“We can't stop here, this is bat country!” - Hunter S. Thompson, Fear and Loathing in Las Vegas
It’s the only thing
that keeps me going sometimes, the realization that I’m in bat country. I can’t stop here. It’s the threat of them, you see. Those sleek, fat-gutted, kitten-faced,
leather-and-vein-seraphim that can shit all over you if you stand still for too
long. They come out of the dark,
deliberately, honing in on the breathing of the ones who stop, screaming their echolocation
aria into the bones until the whole body is mapped, string-bagged, and
strung-up. You daren’t stop just in case,
when you do decide to move on, it's too late and you just...can’t.
Those of you who have been in bat country will know exactly
what I’m talking about. The memory of tiny
teeth gnawing on your brainstem and the comfort of fetid air turned over like a
fog on the tip of cold wing will stir in you just as you read this.

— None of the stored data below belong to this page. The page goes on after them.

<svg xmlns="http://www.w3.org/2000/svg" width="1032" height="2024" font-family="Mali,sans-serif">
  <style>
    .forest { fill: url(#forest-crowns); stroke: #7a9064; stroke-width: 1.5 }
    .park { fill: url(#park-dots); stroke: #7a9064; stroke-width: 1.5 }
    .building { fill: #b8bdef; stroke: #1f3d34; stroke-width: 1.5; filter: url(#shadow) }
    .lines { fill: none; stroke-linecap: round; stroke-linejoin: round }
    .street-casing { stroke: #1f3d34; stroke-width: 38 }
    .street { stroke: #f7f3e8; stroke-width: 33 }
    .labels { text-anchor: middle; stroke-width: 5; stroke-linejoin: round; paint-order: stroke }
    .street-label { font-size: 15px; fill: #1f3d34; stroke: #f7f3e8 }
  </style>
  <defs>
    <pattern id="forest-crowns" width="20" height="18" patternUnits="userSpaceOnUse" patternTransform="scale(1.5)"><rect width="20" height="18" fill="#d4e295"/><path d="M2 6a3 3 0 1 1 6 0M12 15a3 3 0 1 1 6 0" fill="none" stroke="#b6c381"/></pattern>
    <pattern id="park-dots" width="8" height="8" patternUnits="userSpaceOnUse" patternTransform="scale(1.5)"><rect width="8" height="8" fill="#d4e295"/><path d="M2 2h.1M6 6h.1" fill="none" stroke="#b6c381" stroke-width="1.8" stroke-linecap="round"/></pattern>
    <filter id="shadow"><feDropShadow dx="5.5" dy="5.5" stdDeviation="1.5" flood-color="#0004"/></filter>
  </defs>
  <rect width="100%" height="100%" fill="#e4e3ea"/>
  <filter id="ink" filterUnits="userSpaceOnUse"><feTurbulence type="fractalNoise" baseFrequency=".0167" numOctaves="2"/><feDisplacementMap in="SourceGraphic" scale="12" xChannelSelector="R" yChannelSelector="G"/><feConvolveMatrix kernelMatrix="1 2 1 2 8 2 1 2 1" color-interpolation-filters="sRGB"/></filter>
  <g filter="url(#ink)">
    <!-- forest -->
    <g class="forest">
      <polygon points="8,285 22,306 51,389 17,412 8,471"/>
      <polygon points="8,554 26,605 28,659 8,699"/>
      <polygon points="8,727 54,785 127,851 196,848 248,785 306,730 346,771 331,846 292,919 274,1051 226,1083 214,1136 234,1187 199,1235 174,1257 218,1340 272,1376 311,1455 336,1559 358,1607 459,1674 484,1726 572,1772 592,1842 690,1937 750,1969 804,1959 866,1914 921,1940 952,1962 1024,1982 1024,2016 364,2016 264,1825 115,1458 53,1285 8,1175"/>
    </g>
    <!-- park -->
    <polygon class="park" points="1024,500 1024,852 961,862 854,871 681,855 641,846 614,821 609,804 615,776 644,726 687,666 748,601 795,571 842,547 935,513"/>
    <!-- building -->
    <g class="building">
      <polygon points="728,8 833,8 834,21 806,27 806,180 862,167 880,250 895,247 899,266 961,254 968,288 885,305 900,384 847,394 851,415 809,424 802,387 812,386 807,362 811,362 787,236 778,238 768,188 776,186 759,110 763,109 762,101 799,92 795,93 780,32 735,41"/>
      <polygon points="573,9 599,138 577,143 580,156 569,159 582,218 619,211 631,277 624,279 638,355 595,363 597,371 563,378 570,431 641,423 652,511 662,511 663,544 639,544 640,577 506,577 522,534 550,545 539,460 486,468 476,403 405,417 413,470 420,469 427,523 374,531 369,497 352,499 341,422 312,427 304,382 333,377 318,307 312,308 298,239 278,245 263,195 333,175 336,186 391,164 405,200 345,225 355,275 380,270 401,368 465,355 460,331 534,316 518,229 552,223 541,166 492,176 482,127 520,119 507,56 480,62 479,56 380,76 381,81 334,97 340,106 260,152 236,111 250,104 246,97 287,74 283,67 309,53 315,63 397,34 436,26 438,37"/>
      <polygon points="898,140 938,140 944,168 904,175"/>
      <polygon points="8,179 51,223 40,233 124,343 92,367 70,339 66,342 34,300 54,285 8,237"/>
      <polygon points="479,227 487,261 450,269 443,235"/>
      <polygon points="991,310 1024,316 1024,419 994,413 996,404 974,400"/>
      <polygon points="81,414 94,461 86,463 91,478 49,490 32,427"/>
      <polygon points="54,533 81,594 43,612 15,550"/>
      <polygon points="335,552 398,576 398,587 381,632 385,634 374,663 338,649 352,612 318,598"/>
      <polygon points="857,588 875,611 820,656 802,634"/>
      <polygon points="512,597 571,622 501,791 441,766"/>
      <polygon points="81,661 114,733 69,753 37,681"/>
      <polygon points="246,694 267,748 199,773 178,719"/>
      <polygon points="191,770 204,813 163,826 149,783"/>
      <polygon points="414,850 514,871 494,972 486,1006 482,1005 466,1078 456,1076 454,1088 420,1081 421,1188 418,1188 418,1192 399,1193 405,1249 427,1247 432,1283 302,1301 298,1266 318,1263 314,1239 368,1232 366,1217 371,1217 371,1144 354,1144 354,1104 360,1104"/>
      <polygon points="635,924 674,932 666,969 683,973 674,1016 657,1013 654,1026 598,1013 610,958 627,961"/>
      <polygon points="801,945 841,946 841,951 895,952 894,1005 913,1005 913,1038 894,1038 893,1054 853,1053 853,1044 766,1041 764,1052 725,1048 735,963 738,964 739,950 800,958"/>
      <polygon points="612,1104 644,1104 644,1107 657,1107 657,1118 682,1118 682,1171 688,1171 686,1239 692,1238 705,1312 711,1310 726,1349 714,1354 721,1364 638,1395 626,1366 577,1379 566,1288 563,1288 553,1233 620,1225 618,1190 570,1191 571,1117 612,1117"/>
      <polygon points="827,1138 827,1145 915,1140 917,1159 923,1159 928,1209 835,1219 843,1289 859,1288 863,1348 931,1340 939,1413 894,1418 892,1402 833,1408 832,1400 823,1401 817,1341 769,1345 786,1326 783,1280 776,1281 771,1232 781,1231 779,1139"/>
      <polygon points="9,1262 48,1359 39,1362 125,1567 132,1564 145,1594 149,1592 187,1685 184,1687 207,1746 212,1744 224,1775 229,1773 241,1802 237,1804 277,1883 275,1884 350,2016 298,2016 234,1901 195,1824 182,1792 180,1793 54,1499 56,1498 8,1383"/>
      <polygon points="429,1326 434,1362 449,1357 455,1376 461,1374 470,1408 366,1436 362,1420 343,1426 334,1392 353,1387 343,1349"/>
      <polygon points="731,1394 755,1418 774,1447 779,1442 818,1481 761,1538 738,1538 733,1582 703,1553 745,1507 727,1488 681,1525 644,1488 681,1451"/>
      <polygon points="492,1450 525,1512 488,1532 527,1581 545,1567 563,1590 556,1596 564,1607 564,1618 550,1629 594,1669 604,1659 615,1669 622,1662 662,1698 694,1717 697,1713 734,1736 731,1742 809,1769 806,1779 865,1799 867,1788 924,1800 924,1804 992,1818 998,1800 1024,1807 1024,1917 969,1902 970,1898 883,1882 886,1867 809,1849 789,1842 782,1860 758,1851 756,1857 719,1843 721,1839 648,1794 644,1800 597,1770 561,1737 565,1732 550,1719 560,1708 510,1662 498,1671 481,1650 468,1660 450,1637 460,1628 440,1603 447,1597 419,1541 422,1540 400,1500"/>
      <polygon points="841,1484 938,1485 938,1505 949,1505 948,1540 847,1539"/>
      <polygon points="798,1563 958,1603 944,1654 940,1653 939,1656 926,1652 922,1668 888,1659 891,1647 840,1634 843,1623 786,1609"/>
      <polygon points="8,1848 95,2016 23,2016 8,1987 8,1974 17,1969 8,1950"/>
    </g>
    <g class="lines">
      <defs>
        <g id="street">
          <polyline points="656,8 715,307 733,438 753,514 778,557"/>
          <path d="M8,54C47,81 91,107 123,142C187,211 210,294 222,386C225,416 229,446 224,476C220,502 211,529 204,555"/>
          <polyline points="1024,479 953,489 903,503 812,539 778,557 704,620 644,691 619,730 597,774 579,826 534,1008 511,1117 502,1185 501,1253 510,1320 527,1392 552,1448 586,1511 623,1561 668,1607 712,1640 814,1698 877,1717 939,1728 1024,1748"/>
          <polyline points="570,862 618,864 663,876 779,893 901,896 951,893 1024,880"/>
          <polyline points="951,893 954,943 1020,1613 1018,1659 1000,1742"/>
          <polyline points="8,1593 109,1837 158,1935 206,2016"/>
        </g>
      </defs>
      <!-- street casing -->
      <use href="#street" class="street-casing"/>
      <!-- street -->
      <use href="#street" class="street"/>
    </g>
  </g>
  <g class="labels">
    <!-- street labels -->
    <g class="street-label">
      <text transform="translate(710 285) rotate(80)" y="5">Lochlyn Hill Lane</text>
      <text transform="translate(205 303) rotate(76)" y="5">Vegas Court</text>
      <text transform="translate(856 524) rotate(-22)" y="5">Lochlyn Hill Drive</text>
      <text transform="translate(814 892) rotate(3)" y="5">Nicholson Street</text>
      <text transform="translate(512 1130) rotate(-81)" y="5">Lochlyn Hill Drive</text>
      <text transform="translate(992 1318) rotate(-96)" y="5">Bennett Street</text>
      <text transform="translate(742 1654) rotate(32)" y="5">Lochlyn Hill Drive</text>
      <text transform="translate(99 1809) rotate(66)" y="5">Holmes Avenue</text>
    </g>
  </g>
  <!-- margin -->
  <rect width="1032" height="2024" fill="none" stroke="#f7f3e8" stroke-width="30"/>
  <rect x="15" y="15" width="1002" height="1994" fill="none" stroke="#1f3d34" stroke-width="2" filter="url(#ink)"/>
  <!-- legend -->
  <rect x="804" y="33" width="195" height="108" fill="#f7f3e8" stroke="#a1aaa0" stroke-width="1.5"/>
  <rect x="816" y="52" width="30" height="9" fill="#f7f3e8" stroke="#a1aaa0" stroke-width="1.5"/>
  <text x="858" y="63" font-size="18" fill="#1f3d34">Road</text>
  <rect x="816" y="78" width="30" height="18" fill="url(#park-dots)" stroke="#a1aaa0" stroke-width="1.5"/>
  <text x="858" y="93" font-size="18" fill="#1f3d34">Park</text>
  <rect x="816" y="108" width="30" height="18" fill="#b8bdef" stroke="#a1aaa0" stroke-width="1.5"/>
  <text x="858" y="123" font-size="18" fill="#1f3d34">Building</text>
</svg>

The temptation to stand still long enough for
bat shit to harden around you until you are nothing but an unrecognizable
remnant, like a Pompeian blitzed by the pyroclastic surge, is powerful. They can chip out the hollow that used to be
me in some future archaeological dig and say: “This one stood still too long.”
For those of you who have been fortunate enough to avoid bat
country, I suppose a definition may be in order. Bat country is that dark, dark place where
you become hot-dry and cold-damp at the same time; where limbs are nightmare
heavy and strangely disobedient; where things that would frighten children
nestle like loved ones in the nook of your sadness; where you dream of sleeping
long and deep enough to dream again. It’s
the place re-visitors grow to fear and expect; the place distortion rivals
reality; the place decisions scatter like froth; the place pharmacological
fortunes have been made.
But we’re not supposed to talk about bat country. We’re supposed to wade through it, even as
our strength precludes the ducking and weaving we are renowned for and bats
torpedo us like June Bugs. Wipe away
their greasy innards and move, move, move.
Don’t stop. Never stop in bat
country.
It’s the only thing that keeps me going sometimes, the
realization that I’m in bat country.